> [Text provided]

========================================

The winner of our “You are so D.C. if…” contest went straight for the bottom line. If the nearly 500 entries we received could be summed up with one word, that word would be “gentrification.” The outcomes of rising costs of living are many, but one is more poignant than others: “You are so D.C. if you’re a D.C. native and can’t afford to live in the neighborhood you grew up in, let alone any other parts of your city.”
City Paper staff voted blind, meaning we didn’t know your names when we entered our favorites. For that reason, some people won two or more times, while others who entered the contest again and again don’t appear in these pages.
This winner, who found a sharp way to express something many others wrote, didn’t respond after we reached out last Friday asking for a name, and didn’t respond to a follow-up email Monday morning. Maybe this person is trying to be some anonymous voice of wisdom and truth—the wizard behind the curtain, a mysterious moral benefactor. Or maybe our winner forgot to check email this week. Either way, congrats.

========================================

> [The data]
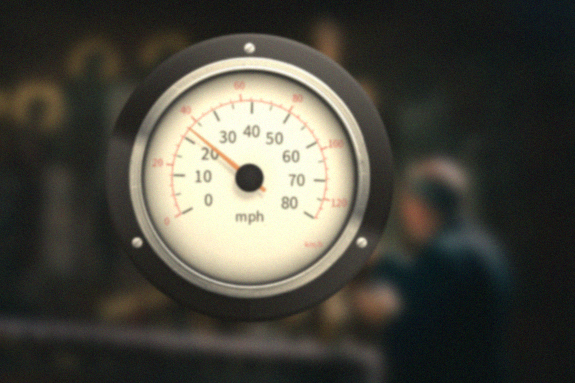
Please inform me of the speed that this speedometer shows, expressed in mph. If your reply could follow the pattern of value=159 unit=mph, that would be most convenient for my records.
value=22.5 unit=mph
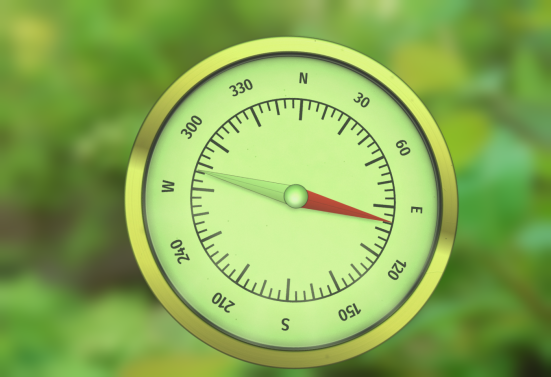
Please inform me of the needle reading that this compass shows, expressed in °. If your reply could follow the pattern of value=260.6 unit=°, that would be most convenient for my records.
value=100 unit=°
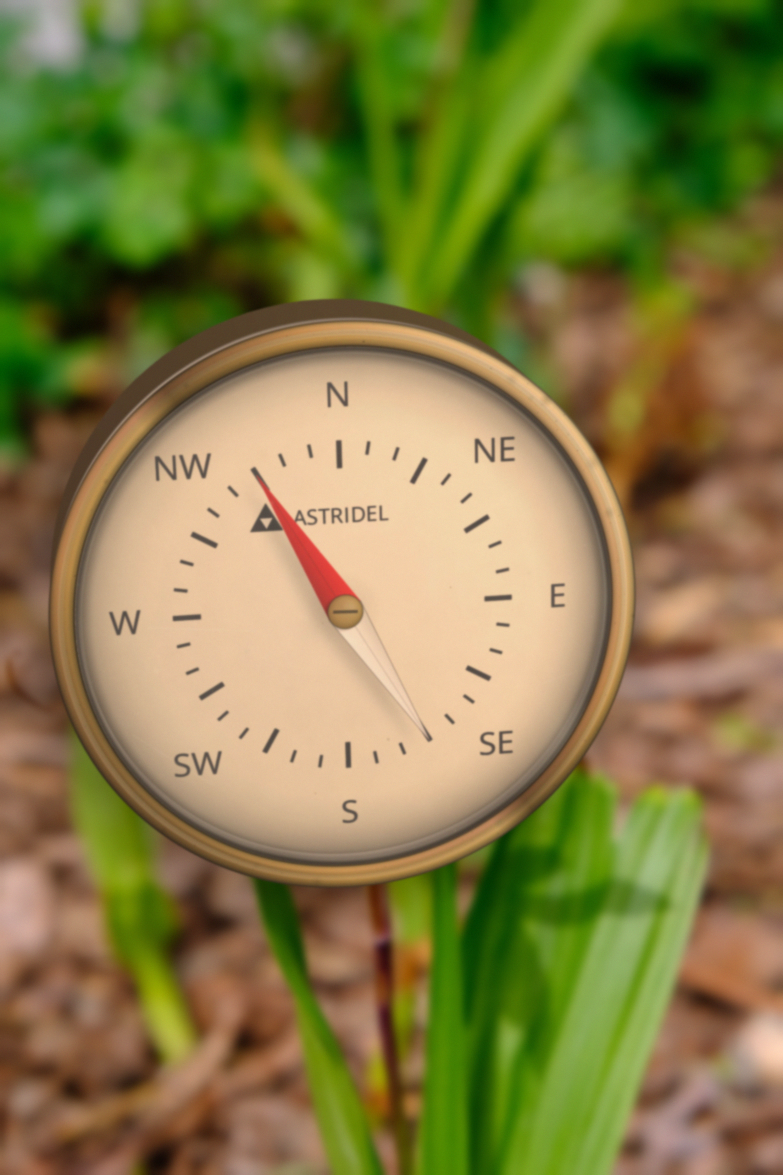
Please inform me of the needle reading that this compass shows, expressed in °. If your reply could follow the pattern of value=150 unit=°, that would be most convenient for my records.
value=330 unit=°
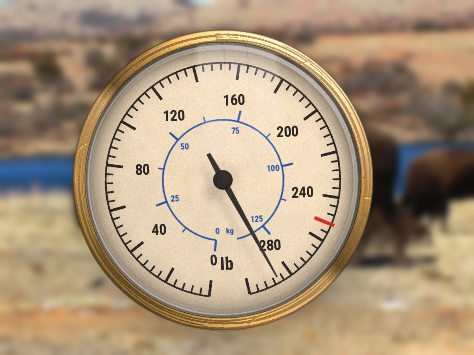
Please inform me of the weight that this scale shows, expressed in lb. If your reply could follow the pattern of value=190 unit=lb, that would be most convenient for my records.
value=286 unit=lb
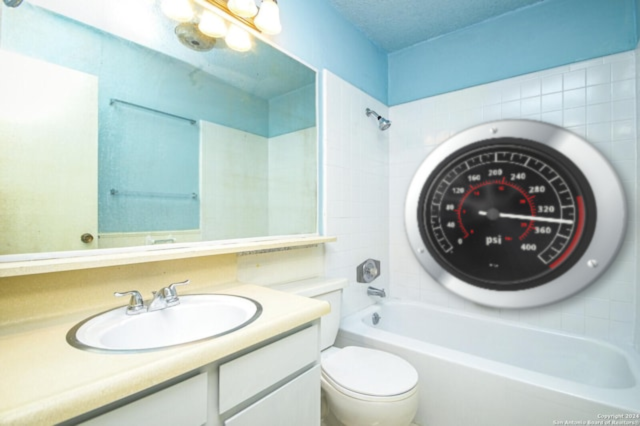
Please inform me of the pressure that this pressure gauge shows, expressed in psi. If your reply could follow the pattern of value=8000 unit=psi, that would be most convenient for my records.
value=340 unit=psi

========================================

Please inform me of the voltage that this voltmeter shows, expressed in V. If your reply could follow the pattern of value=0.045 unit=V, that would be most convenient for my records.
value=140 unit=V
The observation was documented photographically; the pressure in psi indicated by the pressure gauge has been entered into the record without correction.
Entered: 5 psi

========================================

> [Tasks to complete]
1 - Reproduce the passage of the D.C. contest article between "This winner, who" and "Either way, congrats.", inclusive.
2 - Please carry on writing the D.C. contest article from the point where it stops.

> [Written responses]
1 -
This winner, who found a sharp way to express something many others wrote, didn’t respond after we reached out last Friday asking for a name, and didn’t respond to a follow-up email Monday morning. Maybe this person is trying to be some anonymous voice of wisdom and truth—the wizard behind the curtain, a mysterious moral benefactor. Or maybe our winner forgot to check email this week. Either way, congrats.

2 -
Other lessons? D.C. loves Marion Barry. No other politician, past or present, garnered more than a one-off reference, usually negative. For Marion “Mayor for Life” Barry, our readers managed to collectively demand an entire category. They did the same for mumbo sauce, go-go, Metro escalator etiquette, and the experience of repeatedly delivering a verbal resume on demand.
Our categories on race, gentrification, and neighborhoods were far less defined. Answers from all three categories overlapped. As one entrant wrote: “You are so D.C. if you are young, white, with a good job, and gentrifying a black neighborhood.”
Early this week, patterns seemed to be emerging in terms of which entrants stayed anonymous and which didn’t. Were people more likely to fess up to their love of mumbo sauce than their thoughts on race relations? As we go to print, the answer appears to be no. Some wanted to stay anonymous due to their jobs, more people remained anonymous over go-go music than race, and plenty of people attached their names to touchy subjects.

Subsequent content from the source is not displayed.